【11月19日 AFP】環境活動家が有名絵画を標的にして気候変動に警鐘を鳴らす抗議行動を相次いで起こしている。こうした活動家に影響を与えているのが、気候変動危機を訴える団体「絶滅への反逆(Extinction Rebellion)」だ。

 同団体の共同設立者で科学者でもあるゲイル・ブラッドブルック(Gail Bradbrook)氏は、世界の気候や生物多様性を崩壊させかねない「ポリクライシス(複合危機)」について注意喚起するために、過激なアクションは必要だと主張する。

 国連気候変動枠組み条約第27回締約国会議(COP27)開催に合わせ、ブラッドブルック氏にインタビューした。

■過激なアクションは気付きを促す

Q:最近、気候変動対策を訴える人々がビンセント・ファン・ゴッホ(Vincent van Gogh)やクロード・モネ(Claude Monet)などの絵画にスープを浴びせ、マッシュポテトを投げ付けるなどのアクションを起こしている。ショッキングな戦術は有効なのだろうか。

A:重要な話を伝えようとしないメディアに慣れ切った環境で注目を集めるのは難しい。だからこそ人々は、思い切って危険でとっぴな行動に出ている。これは主流派の意識に訴え掛けるアジテーションだ。英ブリストル大学(University of Bristol)のコリン・デービス(Colin Davis)氏の研究によると、こうした活動家は相手にされないかもしれないが、問題への関心は高まる。つまり、気付きを促すためには有効だ。

 次に、世の中の人々に対し、変革は可能であると奮い立たせ、そして最終的に変革を実現するため共に行動する。私たちは経済の仕組みを変え、民主主義を向上させる必要がある。

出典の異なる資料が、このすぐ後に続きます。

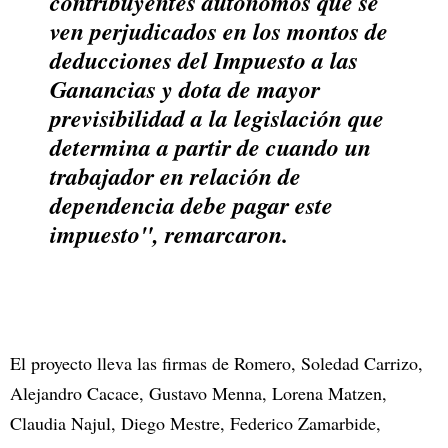
contribuyentes autónomos que se
ven perjudicados en los montos de
deducciones del Impuesto a las
Ganancias y dota de mayor
previsibilidad a la legislación que
determina a partir de cuando un
trabajador en relación de
dependencia debe pagar este
impuesto", remarcaron.
El proyecto lleva las firmas de Romero, Soledad Carrizo,
Alejandro Cacace, Gustavo Menna, Lorena Matzen,
Claudia Najul, Diego Mestre, Federico Zamarbide,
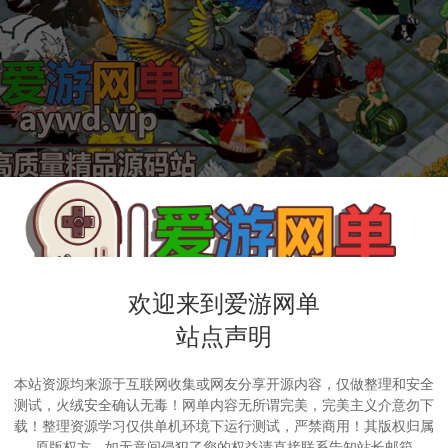
欢迎来到爱游网单
站点声明
本站资源均来源于互联网收集或网友分享开源内容，仅做整理和安全
测试，火绒安全确认无毒！网单内容无所谓完美，完美主义介意勿下
载！整理资源学习仅供单机环境下运行测试，严禁商用！其版权归属
原版权方，如无意间侵犯了您的权益请直接联系告知站长邮箱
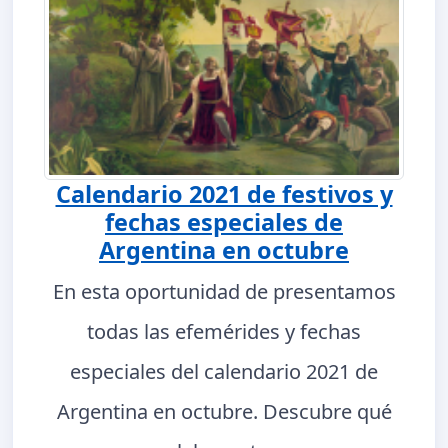
Calendario 2021 de festivos y
fechas especiales de
Argentina en octubre
En esta oportunidad de presentamos
todas las efemérides y fechas
especiales del calendario 2021 de
Argentina en octubre. Descubre qué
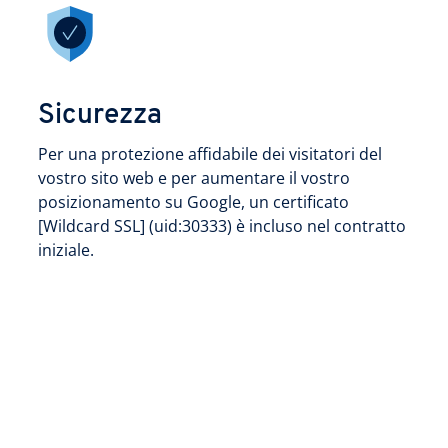
Sicurezza
Per una protezione affidabile dei visitatori del
vostro sito web e per aumentare il vostro
posizionamento su Google, un certificato
[Wildcard SSL] (uid:30333) è incluso nel contratto
iniziale.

 こうした問題のしわ寄せを受ける先住民が自分たちの土地を守ろうとして最前線で命を落とすのを傍観してはならない。活動家任せでもだめだ。私たち一人一人が問題に取り組む必要がある。

 私たちの社会の制度全体が搾取の上に成り立っている。特に、南半球の途上国に住む人々に対する搾取ありきの制度だ。これは終わらせなければならない。